### QUOTED PASSAGE
Tuesday, February 20, 2007

Proofs as Proof

Novelist John Connolly just got the page proofs for his new book THE UNQUIET:

It's always interesting to receive the proofs, as it's the first time that I get to see the book as it will look to the public, i.e. typeset, and no longer simply my manuscript. At that point, a transformation occurs in the way I view it. It is not just something that I rustled up on my computer. It's a book, and I judge it in a different way. I notice elements that perhaps I did not recognise before. I become more conscious of themes running through it, and I become aware, for want of a better word, of the 'feel' of the book.


I know exactly how he feels. I just finished going through the proofs for DIAGNOSIS MURDER: THE LAST WORD and I felt as if I was reading someone else's book. It didn't seem to have any connection to the "file" I emailed to my editor months ago. I was reading it fresh and I was surprised by some of obvious themes that ran that ran through the book...themes I wasn't even consciously aware of as I was writing it.

Items from a data source
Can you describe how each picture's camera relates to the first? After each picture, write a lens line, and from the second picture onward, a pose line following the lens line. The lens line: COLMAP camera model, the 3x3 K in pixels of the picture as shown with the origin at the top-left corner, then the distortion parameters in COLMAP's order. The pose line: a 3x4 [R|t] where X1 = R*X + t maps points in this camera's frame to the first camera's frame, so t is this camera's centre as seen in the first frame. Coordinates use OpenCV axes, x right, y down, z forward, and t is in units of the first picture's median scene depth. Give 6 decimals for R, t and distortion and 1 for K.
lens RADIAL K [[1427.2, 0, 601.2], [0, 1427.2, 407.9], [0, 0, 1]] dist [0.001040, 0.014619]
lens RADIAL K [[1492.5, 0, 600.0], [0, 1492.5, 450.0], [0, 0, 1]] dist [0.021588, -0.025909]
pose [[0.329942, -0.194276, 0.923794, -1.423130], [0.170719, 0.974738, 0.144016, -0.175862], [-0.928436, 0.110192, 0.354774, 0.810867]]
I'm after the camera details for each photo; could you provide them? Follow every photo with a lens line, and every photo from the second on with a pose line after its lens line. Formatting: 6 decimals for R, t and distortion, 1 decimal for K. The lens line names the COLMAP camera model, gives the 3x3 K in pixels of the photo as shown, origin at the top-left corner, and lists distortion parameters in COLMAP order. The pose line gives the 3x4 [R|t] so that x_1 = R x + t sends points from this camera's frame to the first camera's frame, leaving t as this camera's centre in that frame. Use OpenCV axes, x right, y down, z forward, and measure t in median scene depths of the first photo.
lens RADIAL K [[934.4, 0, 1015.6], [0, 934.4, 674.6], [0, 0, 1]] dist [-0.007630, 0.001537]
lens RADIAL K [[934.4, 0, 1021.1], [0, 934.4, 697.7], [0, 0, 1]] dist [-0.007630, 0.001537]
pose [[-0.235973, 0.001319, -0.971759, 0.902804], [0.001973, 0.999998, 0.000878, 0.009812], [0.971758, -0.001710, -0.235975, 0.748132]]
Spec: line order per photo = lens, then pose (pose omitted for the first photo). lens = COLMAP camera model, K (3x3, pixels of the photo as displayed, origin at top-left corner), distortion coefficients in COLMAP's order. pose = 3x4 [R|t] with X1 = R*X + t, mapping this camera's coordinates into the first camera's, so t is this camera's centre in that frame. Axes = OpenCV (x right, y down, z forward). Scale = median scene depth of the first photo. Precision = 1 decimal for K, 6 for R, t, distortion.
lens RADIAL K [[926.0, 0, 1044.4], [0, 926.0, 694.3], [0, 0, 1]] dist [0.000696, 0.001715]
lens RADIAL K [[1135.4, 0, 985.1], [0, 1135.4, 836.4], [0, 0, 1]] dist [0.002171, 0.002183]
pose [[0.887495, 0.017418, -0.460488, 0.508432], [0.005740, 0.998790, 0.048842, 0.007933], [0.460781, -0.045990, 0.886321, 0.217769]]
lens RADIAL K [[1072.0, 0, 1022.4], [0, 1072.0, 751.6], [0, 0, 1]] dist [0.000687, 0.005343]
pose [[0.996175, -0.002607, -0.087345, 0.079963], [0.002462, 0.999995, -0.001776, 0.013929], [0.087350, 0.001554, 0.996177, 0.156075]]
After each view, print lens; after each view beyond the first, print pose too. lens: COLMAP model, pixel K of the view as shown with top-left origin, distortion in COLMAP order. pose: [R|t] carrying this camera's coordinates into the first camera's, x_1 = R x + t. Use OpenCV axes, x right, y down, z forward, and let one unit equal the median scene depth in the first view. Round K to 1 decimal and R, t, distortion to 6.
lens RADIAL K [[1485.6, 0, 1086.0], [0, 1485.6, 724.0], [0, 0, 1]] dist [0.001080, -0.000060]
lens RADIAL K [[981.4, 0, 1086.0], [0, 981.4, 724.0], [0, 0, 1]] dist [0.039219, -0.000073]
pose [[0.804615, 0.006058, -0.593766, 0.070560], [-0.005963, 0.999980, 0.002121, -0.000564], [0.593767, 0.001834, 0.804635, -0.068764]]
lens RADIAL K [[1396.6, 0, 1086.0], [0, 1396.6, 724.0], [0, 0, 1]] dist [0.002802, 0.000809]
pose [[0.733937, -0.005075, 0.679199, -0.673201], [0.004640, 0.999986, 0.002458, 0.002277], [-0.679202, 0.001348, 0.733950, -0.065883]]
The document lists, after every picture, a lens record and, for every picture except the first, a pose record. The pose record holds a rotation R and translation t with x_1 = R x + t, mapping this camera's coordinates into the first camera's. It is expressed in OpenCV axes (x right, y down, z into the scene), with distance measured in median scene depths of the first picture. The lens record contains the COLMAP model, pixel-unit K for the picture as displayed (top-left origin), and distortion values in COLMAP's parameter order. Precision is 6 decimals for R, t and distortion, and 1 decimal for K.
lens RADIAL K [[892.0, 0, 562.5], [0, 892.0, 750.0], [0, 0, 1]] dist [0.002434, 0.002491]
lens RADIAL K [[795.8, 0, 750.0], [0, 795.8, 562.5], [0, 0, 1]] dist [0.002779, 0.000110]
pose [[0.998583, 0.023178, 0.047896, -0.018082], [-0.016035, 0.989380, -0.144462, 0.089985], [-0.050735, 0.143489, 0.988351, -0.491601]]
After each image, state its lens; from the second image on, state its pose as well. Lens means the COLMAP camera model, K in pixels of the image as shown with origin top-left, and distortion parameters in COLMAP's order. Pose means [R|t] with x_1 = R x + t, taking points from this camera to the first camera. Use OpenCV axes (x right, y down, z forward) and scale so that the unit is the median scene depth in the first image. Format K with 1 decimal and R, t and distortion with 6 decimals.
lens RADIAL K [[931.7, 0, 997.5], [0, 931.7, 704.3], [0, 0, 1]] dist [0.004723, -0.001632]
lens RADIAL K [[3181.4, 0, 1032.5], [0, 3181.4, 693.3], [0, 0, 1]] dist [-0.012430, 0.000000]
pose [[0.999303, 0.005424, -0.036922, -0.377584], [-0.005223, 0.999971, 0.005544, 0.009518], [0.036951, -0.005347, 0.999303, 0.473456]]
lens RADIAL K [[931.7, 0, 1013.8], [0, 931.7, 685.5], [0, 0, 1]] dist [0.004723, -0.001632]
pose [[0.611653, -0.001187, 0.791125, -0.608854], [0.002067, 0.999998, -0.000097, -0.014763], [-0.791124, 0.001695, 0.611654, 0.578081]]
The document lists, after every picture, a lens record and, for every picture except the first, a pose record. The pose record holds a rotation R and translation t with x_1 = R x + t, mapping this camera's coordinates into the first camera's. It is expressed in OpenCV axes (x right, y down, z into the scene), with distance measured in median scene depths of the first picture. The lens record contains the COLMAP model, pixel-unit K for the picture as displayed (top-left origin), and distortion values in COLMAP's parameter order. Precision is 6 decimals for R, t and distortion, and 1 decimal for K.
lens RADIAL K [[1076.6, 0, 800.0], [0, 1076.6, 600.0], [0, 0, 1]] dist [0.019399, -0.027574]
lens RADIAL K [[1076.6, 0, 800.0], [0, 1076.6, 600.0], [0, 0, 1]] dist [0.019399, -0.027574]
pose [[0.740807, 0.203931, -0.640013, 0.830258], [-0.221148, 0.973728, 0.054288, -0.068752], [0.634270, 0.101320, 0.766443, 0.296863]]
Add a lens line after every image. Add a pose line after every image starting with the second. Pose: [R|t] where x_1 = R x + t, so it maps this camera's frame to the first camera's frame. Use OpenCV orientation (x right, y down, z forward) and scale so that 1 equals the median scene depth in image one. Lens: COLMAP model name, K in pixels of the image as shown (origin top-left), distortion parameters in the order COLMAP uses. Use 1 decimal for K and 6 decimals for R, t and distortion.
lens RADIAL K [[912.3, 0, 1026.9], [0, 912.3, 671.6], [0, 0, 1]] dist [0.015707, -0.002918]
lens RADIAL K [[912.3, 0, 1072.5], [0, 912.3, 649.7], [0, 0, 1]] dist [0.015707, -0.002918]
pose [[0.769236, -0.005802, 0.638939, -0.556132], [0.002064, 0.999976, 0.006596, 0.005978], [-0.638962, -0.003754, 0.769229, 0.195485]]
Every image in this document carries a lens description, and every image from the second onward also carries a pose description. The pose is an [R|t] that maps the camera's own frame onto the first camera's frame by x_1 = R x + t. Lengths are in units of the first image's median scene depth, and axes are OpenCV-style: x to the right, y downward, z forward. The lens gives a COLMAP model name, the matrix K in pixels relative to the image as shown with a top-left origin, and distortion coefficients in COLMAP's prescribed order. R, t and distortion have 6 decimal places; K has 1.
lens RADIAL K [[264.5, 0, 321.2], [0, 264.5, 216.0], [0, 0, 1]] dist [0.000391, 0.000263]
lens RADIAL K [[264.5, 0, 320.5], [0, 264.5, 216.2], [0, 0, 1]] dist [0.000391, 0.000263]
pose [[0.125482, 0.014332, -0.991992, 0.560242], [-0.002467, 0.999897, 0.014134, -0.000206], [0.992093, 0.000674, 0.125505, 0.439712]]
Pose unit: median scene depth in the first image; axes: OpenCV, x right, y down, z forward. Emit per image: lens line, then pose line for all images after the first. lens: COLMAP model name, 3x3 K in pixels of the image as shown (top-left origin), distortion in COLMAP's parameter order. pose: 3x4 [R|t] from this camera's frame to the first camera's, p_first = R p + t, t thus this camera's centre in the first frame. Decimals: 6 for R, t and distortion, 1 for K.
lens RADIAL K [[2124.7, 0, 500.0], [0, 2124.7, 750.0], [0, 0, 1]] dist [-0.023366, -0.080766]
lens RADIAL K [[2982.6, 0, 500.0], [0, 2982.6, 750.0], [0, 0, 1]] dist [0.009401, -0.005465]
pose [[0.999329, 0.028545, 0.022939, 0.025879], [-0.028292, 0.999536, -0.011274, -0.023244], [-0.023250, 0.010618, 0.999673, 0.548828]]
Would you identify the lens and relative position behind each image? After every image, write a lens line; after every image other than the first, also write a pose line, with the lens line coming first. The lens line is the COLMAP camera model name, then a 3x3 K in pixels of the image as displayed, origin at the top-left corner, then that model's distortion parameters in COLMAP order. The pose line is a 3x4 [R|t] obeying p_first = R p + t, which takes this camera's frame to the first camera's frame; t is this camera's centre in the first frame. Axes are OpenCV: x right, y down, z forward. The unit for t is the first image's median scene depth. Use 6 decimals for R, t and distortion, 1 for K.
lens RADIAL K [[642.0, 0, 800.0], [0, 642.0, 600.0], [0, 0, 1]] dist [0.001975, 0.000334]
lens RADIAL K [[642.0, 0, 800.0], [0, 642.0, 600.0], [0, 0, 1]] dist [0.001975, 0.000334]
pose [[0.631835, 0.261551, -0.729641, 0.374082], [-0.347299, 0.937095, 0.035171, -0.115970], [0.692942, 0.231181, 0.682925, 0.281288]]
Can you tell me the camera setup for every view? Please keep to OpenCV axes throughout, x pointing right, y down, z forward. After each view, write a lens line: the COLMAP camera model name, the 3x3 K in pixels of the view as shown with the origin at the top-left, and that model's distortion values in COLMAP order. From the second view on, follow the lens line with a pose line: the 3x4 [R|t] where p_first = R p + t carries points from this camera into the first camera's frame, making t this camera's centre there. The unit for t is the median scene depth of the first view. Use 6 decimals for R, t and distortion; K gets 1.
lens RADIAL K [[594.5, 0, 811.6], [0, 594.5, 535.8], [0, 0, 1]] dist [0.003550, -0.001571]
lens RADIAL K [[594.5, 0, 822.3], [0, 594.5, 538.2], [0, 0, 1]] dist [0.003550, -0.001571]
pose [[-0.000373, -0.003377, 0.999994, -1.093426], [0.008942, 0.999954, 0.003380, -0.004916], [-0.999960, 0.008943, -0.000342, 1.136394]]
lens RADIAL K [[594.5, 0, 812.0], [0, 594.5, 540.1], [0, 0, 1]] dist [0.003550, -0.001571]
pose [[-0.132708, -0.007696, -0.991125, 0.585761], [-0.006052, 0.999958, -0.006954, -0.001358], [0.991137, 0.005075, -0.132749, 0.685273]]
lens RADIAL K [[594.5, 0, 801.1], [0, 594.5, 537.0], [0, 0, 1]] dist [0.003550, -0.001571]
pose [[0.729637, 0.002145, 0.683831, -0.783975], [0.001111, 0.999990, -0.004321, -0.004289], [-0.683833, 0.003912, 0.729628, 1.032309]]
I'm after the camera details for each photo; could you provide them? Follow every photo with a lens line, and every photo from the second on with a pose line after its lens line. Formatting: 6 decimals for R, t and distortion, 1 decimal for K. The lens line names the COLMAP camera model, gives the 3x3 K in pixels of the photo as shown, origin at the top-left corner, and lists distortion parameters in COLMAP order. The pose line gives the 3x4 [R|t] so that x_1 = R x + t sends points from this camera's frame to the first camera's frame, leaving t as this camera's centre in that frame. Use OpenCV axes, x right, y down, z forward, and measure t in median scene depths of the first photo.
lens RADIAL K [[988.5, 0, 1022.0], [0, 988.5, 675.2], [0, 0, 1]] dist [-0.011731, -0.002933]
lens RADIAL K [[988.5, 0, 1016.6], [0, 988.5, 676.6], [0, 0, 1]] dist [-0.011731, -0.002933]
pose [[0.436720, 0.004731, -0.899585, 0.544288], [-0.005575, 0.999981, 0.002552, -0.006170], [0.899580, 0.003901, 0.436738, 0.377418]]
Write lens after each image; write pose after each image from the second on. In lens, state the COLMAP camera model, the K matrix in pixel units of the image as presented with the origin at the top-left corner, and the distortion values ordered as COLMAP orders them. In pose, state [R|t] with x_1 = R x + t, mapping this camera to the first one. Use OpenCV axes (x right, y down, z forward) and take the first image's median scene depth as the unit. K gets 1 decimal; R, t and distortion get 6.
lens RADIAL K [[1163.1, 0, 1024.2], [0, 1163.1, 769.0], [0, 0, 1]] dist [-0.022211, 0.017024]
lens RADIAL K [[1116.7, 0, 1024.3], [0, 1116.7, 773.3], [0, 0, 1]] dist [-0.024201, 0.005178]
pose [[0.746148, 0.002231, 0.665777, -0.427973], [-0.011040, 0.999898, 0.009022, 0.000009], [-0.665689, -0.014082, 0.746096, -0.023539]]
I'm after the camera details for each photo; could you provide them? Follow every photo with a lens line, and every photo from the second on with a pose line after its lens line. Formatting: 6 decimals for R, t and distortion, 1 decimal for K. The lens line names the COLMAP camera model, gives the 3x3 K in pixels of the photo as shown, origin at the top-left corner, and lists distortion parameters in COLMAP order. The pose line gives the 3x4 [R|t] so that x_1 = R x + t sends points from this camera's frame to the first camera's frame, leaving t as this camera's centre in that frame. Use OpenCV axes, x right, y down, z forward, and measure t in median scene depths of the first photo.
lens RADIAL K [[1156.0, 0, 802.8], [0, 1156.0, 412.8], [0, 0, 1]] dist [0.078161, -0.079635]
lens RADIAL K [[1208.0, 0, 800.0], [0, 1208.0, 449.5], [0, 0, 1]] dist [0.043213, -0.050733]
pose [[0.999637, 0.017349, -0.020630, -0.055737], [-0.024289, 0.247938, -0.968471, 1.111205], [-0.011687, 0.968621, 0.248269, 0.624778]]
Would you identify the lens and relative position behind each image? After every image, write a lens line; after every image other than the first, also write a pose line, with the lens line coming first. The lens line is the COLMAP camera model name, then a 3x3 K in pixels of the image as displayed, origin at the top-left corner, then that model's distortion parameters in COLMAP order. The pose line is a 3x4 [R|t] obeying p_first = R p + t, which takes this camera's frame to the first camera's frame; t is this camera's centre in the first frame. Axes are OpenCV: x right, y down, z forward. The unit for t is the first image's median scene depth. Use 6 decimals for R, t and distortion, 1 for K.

### WHAT YOU SHOULD DO
Can you carry on the blog post about reading page proofs, starting after its final sentence?

### ANSWER TO THE EXERCISE
When I read the proofs, I find myself seeing the prose, the characters, and the plot differently than I did in the midst of working on the book. But most of all, reading THE LAST WORD, I was aware of a pace and rythmn to the story that I definitely didn't feel while I was writing it in bits and pieces, at different times and in different places (L.A., Germany, Palm Springs... and at my desk, on airplanes, in hotel rooms, in waiting rooms, in my car, etc.)

The term "proofs" has a double-meaning to me. Holding the proofs, I have evidence to convince myself that what I wrote is actually a book...it's the first time the story feels like a book to me instead of work.